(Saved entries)

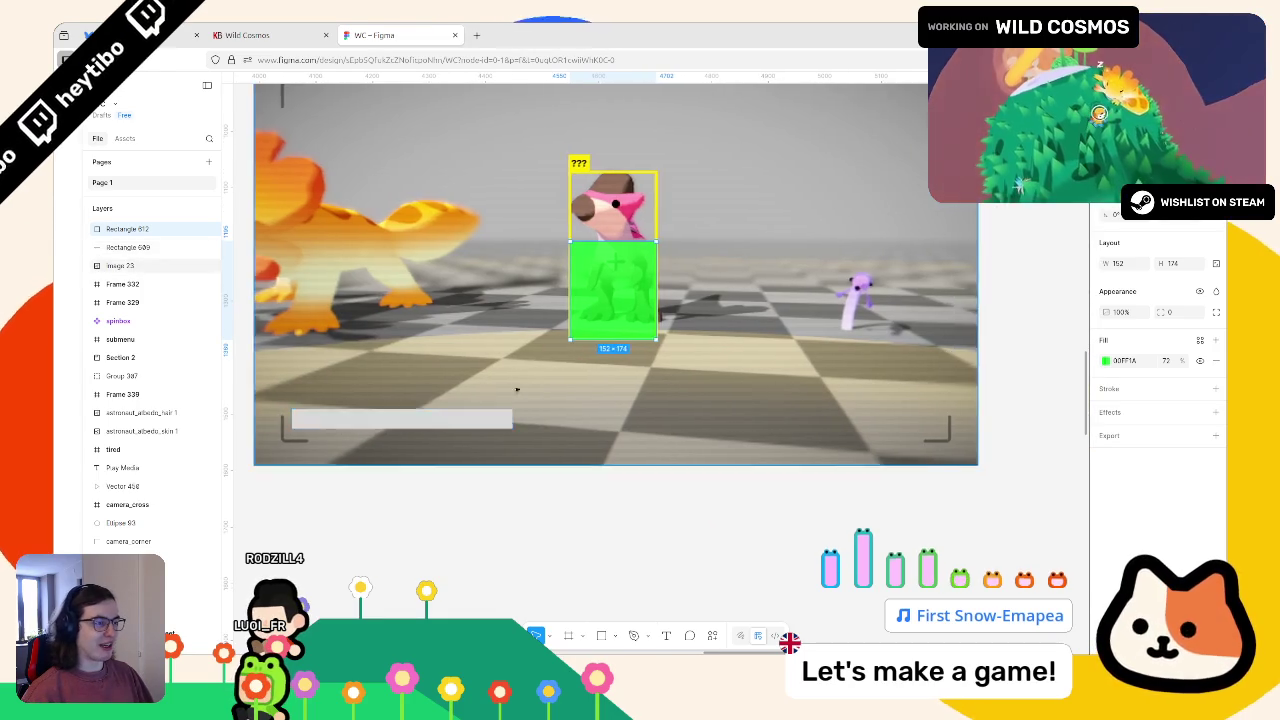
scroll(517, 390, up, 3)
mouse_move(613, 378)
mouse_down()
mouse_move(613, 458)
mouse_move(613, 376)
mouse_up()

## [What to work on]
Could you set down the records above exactly, skipping any picture?

## [Written answer]
scroll(517, 390, up, 3)
mouse_move(613, 378)
mouse_down()
mouse_move(613, 458)
mouse_move(613, 376)
mouse_up()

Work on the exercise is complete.